#### WHAT IS EXPECTED
The word "assign" marks the lines you need; copy each of them from the data.

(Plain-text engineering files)

----------

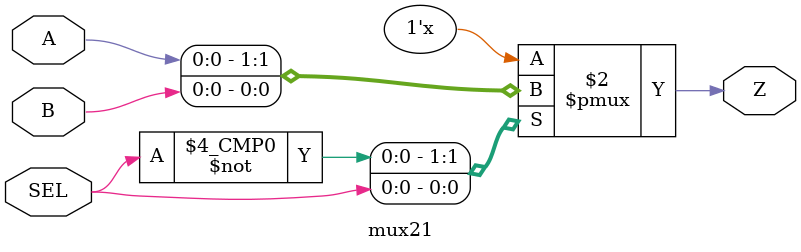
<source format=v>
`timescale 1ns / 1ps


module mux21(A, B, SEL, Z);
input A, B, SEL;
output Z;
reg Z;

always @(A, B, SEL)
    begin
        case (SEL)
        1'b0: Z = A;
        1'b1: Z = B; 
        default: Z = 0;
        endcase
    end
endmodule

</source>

----------

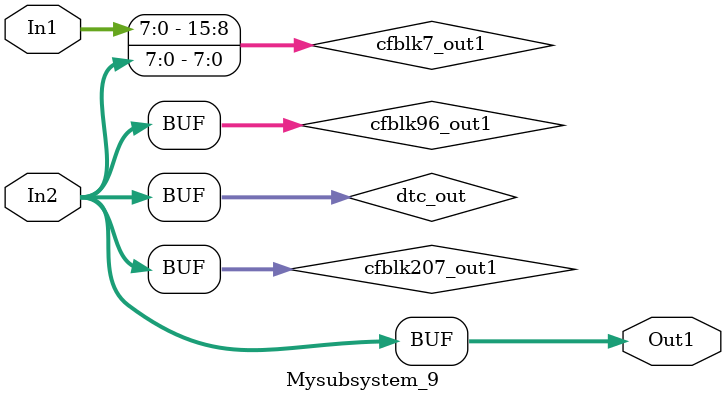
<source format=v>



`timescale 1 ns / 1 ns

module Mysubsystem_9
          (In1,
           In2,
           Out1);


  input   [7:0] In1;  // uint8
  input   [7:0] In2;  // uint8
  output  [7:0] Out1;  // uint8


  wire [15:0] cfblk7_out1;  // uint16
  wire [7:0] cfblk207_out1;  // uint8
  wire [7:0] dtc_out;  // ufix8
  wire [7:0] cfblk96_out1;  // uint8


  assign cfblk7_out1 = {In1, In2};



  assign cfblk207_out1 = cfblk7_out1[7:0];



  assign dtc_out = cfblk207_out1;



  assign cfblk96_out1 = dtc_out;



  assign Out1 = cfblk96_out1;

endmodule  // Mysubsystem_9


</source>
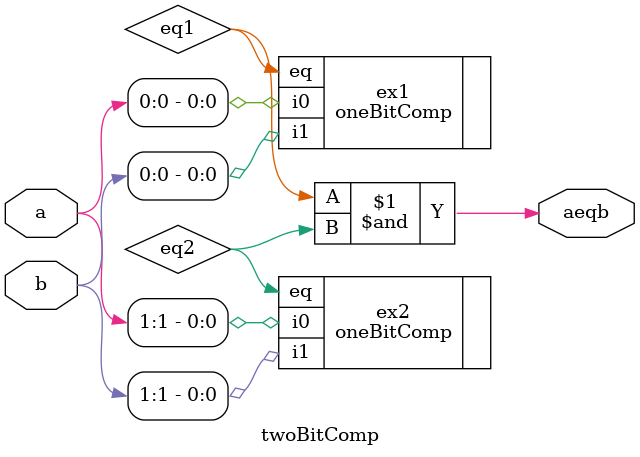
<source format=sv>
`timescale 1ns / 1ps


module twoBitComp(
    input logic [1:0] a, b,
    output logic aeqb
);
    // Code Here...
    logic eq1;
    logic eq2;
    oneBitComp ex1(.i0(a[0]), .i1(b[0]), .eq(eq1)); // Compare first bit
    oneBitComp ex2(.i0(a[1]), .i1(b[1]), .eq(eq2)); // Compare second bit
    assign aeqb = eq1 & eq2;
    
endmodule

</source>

----------

#### ANSWER TO THIS PROBLEM
  assign cfblk7_out1 = {In1, In2};
  assign cfblk207_out1 = cfblk7_out1[7:0];
  assign dtc_out = cfblk207_out1;
  assign cfblk96_out1 = dtc_out;
  assign Out1 = cfblk96_out1;
    assign aeqb = eq1 & eq2;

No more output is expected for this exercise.